▶ Task details
Write the records out again, keeping each line exactly as it is.
-- Start of Records provided --
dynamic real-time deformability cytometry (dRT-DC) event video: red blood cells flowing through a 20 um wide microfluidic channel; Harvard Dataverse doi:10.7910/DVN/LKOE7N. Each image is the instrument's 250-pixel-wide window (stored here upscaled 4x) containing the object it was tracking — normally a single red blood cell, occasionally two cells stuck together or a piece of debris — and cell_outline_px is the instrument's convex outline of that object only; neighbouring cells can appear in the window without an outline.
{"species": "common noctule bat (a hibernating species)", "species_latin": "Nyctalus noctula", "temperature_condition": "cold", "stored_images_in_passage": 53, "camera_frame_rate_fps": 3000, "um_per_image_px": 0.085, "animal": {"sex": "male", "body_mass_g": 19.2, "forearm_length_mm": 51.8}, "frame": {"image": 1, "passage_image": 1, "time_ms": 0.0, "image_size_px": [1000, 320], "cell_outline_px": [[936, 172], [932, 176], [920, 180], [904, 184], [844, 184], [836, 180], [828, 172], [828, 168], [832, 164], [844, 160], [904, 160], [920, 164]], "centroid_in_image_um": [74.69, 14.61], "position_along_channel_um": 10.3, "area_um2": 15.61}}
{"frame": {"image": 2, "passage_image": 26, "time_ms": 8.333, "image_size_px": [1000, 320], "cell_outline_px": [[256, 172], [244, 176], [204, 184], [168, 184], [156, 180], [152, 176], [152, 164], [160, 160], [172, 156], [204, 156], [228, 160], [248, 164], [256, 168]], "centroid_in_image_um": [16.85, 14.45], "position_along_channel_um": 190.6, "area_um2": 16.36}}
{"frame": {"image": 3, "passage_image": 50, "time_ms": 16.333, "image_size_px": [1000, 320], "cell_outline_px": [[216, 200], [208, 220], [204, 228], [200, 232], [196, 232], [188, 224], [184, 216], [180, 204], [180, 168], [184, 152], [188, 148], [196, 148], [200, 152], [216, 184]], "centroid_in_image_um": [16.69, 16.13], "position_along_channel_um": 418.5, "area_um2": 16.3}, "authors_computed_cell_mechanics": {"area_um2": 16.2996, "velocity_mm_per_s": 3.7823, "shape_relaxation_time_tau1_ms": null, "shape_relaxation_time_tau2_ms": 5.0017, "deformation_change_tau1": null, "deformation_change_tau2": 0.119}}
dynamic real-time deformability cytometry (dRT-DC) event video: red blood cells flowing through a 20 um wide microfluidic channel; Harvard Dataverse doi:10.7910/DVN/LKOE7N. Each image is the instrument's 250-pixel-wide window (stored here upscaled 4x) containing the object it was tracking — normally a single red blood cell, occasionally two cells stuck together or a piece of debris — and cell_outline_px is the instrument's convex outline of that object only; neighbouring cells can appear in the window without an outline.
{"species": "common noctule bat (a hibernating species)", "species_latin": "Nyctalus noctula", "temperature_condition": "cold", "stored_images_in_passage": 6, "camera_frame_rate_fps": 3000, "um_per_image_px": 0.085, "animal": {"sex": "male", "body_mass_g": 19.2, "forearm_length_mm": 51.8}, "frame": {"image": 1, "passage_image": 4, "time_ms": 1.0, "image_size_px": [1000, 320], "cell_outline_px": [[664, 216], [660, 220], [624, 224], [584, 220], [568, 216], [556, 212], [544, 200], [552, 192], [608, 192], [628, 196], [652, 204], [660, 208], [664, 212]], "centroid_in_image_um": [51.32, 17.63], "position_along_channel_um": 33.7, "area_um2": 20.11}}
-- End of Records provided --
▶ Final result
dynamic real-time deformability cytometry (dRT-DC) event video: red blood cells flowing through a 20 um wide microfluidic channel; Harvard Dataverse doi:10.7910/DVN/LKOE7N. Each image is the instrument's 250-pixel-wide window (stored here upscaled 4x) containing the object it was tracking — normally a single red blood cell, occasionally two cells stuck together or a piece of debris — and cell_outline_px is the instrument's convex outline of that object only; neighbouring cells can appear in the window without an outline.
{"species": "common noctule bat (a hibernating species)", "species_latin": "Nyctalus noctula", "temperature_condition": "cold", "stored_images_in_passage": 53, "camera_frame_rate_fps": 3000, "um_per_image_px": 0.085, "animal": {"sex": "male", "body_mass_g": 19.2, "forearm_length_mm": 51.8}, "frame": {"image": 1, "passage_image": 1, "time_ms": 0.0, "image_size_px": [1000, 320], "cell_outline_px": [[936, 172], [932, 176], [920, 180], [904, 184], [844, 184], [836, 180], [828, 172], [828, 168], [832, 164], [844, 160], [904, 160], [920, 164]], "centroid_in_image_um": [74.69, 14.61], "position_along_channel_um": 10.3, "area_um2": 15.61}}
{"frame": {"image": 2, "passage_image": 26, "time_ms": 8.333, "image_size_px": [1000, 320], "cell_outline_px": [[256, 172], [244, 176], [204, 184], [168, 184], [156, 180], [152, 176], [152, 164], [160, 160], [172, 156], [204, 156], [228, 160], [248, 164], [256, 168]], "centroid_in_image_um": [16.85, 14.45], "position_along_channel_um": 190.6, "area_um2": 16.36}}
{"frame": {"image": 3, "passage_image": 50, "time_ms": 16.333, "image_size_px": [1000, 320], "cell_outline_px": [[216, 200], [208, 220], [204, 228], [200, 232], [196, 232], [188, 224], [184, 216], [180, 204], [180, 168], [184, 152], [188, 148], [196, 148], [200, 152], [216, 184]], "centroid_in_image_um": [16.69, 16.13], "position_along_channel_um": 418.5, "area_um2": 16.3}, "authors_computed_cell_mechanics": {"area_um2": 16.2996, "velocity_mm_per_s": 3.7823, "shape_relaxation_time_tau1_ms": null, "shape_relaxation_time_tau2_ms": 5.0017, "deformation_change_tau1": null, "deformation_change_tau2": 0.119}}
dynamic real-time deformability cytometry (dRT-DC) event video: red blood cells flowing through a 20 um wide microfluidic channel; Harvard Dataverse doi:10.7910/DVN/LKOE7N. Each image is the instrument's 250-pixel-wide window (stored here upscaled 4x) containing the object it was tracking — normally a single red blood cell, occasionally two cells stuck together or a piece of debris — and cell_outline_px is the instrument's convex outline of that object only; neighbouring cells can appear in the window without an outline.
{"species": "common noctule bat (a hibernating species)", "species_latin": "Nyctalus noctula", "temperature_condition": "cold", "stored_images_in_passage": 6, "camera_frame_rate_fps": 3000, "um_per_image_px": 0.085, "animal": {"sex": "male", "body_mass_g": 19.2, "forearm_length_mm": 51.8}, "frame": {"image": 1, "passage_image": 4, "time_ms": 1.0, "image_size_px": [1000, 320], "cell_outline_px": [[664, 216], [660, 220], [624, 224], [584, 220], [568, 216], [556, 212], [544, 200], [552, 192], [608, 192], [628, 196], [652, 204], [660, 208], [664, 212]], "centroid_in_image_um": [51.32, 17.63], "position_along_channel_um": 33.7, "area_um2": 20.11}}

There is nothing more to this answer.